To collect and to create vacillates the landscape of the inner and outer self, easing the mind as we try to make sense of this world. The earliest examples of ceramics were spheres, a purity of form and making. I imagine this being a feeling of ease that tamed the anxious mind, as the night sky blinked, and the wind and animals howled. Creativity is basic in its instinct to express and to ease our ways of living, the ceramic bowl holds our food, while the vase holds the flowers that inspire. But the impact is not basic, it goes deep into our psyche, as we hold, move past and graze with our eyes. To collect speaks to the same emotion as creating, to posses another’s creative endeavor is to share their moment of personal rapture, flow and expression of a deeper inner dialogue. To collect someone’s creation is to then take part in an ancient conversation, one that words cannot fully express.
“To collect is to be an historian, preserving but also writing, adding to history as time moves on.”
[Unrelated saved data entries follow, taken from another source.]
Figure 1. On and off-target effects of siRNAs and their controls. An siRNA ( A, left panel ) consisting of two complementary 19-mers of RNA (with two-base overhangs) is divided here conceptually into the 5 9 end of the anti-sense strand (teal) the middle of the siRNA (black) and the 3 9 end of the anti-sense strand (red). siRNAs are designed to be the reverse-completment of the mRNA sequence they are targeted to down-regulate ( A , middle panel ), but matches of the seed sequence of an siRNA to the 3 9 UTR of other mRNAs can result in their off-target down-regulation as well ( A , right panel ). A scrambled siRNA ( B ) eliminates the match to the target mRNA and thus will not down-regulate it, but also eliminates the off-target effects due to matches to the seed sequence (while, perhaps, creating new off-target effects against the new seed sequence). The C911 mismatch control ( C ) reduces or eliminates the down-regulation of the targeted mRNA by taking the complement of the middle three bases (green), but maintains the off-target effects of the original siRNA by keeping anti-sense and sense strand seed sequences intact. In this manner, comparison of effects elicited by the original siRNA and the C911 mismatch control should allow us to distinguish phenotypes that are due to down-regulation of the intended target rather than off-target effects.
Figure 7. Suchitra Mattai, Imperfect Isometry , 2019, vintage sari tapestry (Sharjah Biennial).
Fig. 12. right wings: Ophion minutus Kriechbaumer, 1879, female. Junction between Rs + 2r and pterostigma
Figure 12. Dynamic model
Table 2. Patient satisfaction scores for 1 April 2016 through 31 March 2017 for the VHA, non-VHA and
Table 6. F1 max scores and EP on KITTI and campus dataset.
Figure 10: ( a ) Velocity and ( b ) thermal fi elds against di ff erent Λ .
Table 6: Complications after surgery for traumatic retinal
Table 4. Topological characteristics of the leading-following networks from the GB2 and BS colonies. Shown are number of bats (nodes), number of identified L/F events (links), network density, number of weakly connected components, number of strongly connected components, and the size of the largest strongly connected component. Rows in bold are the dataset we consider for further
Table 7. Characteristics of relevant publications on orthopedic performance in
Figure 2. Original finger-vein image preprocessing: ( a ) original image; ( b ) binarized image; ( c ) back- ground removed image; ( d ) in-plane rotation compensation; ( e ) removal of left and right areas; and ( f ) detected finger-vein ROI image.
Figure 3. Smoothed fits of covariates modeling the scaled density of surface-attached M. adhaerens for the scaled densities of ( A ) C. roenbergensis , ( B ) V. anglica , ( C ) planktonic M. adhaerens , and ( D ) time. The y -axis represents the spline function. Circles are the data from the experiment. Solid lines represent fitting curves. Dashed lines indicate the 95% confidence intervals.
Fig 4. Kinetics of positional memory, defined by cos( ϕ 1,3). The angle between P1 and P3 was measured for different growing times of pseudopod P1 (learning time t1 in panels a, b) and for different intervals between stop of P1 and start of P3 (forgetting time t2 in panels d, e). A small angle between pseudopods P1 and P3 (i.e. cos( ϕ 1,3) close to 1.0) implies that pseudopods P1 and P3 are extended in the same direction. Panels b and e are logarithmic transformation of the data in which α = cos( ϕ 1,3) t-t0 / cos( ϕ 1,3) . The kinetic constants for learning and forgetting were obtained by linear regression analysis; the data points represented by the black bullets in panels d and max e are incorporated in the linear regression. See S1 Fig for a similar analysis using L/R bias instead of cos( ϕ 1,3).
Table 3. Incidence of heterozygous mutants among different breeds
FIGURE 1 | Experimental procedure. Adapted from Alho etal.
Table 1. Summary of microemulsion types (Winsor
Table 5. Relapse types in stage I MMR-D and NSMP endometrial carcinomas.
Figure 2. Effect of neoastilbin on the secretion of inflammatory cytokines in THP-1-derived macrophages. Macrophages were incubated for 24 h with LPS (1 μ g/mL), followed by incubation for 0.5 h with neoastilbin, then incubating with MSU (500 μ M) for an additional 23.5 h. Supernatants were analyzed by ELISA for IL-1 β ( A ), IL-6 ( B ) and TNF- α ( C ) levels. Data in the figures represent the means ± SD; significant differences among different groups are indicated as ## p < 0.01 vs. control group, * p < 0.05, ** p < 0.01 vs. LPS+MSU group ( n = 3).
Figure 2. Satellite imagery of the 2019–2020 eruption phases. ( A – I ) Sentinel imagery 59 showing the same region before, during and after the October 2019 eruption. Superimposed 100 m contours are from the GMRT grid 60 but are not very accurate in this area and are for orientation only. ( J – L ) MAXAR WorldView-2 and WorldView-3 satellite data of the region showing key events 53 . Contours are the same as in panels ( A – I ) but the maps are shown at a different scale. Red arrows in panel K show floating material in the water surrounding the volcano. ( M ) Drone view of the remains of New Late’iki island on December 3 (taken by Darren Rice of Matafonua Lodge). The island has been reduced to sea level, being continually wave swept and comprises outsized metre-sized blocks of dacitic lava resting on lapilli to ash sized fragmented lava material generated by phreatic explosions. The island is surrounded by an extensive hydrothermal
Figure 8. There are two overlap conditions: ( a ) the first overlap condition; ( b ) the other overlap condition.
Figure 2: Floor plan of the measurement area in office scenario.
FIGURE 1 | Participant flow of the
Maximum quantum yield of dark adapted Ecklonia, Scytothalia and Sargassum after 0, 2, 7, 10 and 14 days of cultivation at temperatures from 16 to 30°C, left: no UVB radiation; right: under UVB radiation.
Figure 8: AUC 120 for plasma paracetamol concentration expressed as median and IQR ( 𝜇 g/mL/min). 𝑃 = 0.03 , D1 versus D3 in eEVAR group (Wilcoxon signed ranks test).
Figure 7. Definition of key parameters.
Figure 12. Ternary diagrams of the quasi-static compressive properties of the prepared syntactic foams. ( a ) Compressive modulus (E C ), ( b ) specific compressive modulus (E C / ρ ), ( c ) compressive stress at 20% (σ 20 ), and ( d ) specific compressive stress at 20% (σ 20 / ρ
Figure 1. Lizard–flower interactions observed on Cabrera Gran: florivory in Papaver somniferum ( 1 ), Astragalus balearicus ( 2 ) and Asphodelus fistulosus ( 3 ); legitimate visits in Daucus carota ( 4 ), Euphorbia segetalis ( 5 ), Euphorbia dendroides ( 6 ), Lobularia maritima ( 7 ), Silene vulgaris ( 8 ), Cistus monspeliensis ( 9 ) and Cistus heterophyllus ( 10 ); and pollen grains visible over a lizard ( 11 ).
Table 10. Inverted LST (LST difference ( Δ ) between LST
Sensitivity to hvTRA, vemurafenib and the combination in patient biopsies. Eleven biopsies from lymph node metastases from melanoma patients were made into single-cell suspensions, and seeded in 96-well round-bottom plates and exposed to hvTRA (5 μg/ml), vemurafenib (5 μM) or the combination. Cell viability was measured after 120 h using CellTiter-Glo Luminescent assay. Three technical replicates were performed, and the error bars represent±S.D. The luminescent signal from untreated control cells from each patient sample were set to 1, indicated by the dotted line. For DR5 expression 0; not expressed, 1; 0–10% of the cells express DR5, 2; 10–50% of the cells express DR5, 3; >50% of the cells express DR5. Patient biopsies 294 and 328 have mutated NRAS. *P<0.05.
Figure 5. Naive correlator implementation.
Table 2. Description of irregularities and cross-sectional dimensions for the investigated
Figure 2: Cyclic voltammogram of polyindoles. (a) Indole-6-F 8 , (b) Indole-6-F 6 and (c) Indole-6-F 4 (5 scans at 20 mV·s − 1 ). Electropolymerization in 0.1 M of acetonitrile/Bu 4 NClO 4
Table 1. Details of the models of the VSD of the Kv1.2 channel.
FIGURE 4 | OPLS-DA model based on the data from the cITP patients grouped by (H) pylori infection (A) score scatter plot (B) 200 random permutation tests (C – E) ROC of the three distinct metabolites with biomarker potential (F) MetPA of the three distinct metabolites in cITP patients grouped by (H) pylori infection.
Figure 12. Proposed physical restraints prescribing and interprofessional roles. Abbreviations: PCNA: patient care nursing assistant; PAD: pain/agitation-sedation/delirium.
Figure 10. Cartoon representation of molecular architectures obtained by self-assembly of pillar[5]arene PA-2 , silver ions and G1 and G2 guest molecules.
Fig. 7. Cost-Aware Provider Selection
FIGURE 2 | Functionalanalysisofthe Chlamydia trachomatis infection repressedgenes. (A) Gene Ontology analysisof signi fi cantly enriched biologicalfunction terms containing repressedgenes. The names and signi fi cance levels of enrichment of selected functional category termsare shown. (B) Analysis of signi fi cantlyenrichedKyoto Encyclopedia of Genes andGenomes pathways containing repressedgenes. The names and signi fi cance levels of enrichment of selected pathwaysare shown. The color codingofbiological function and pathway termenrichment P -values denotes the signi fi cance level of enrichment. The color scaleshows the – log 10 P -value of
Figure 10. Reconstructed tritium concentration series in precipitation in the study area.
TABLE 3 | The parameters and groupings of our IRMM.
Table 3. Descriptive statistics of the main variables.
Why one collects and creates is universal as it is personal, each of us have our own why, our own reasoning and desire. It’s genetic as it is emotional, tied to history and our immediate need for creative resolve and inspiration. Much of what we collect has its own pedigree, of who created and who owned, where it was made and when. An antique table can have an immense history, shown by its carvings and nicks, the hand applied stain that may have gone to black, or the hand writing marked in a drawer. Their is a history to every hand created item, a history of design influence and the hands that touched it. To collect is to be an historian, preserving but also writing, adding to history as time moves on.
The act of creating and collecting documents time, person and place, a biography as it is a geographic demarcation. Its an intuitive drive of expression, linked to others as it is to ourselves, to ease and inspire, paying homage to beauty and to life.